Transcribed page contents

━━━━━━━━

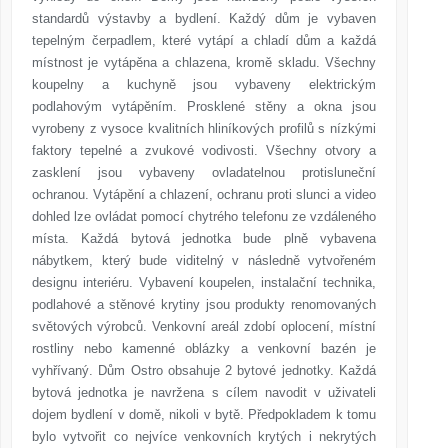
standardů výstavby a bydlení. Každý dům je vybaven
tepelným čerpadlem, které vytápí a chladí dům a každá
místnost je vytápěna a chlazena, kromě skladu. Všechny
koupelny a kuchyně jsou vybaveny elektrickým
podlahovým vytápěním. Prosklené stěny a okna jsou
vyrobeny z vysoce kvalitních hliníkových profilů s nízkými
faktory tepelné a zvukové vodivosti. Všechny otvory a
zasklení jsou vybaveny ovladatelnou protisluneční
ochranou. Vytápění a chlazení, ochranu proti slunci a video
dohled lze ovládat pomocí chytrého telefonu ze vzdáleného
místa. Každá bytová jednotka bude plně vybavena
nábytkem, který bude viditelný v následně vytvořeném
designu interiéru. Vybavení koupelen, instalační technika,
podlahové a stěnové krytiny jsou produkty renomovaných
světových výrobců. Venkovní areál zdobí oplocení, místní
rostliny nebo kamenné oblázky a venkovní bazén je
vyhřívaný. Dům Ostro obsahuje 2 bytové jednotky. Každá
bytová jednotka je navržena s cílem navodit v uživateli
dojem bydlení v domě, nikoli v bytě. Předpokladem k tomu
bylo vytvořit co nejvíce venkovních krytých i nekrytých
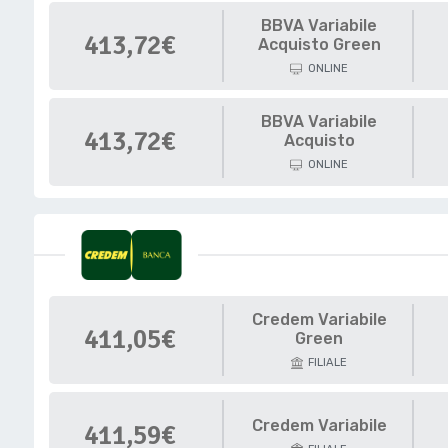
BBVA Variabile
413,72€
Acquisto Green
ONLINE
BBVA Variabile
413,72€
Acquisto
ONLINE
Credem Variabile
411,05€
Green
FILIALE
Credem Variabile
411,59€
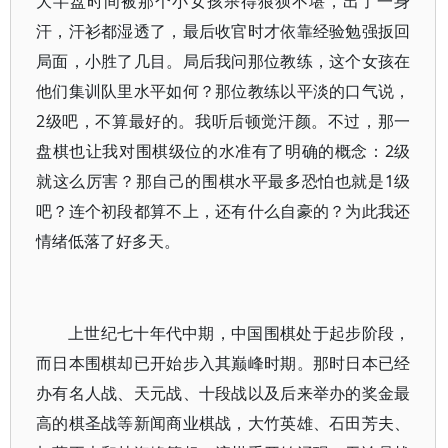
大半盘时间被那个小女孩杀得狼狈不堪，出了一身
汗，汗衫都湿透了，最后收官时才依靠经验勉强扳回
局面，小胜了几目。局后我问那位教练，这个女孩在
他们集训队里水平如何？那位教练以平淡的口气说，
2级吧，不算最好的。我听后顿觉汗颜。不过，那一
盘棋也让我对围棋级位的水准有了明确的概念：2级
就这么厉害？那自己的围棋水平最多恐怕也就是1级
吧？连个初段都算不上，还有什么自豪的？为此我还
情绪低落了好多天。
上世纪七十年代中期，中国围棋处于起步阶段，
而日本围棋却已开始步入其巅峰时期。那时日本已经
办有名人战、天元战、十段战以及后来举办的奖金最
高的棋圣战等新闻商业棋战，大竹英雄、石田芳夫、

━━━━━━━━

**TO-DO ITEM**
Pull out every line in the data above that has the word "jednotka".

**RESPONSE**
místa. Každá bytová jednotka bude plně vybavena
bytová jednotka je navržena s cílem navodit v uživateli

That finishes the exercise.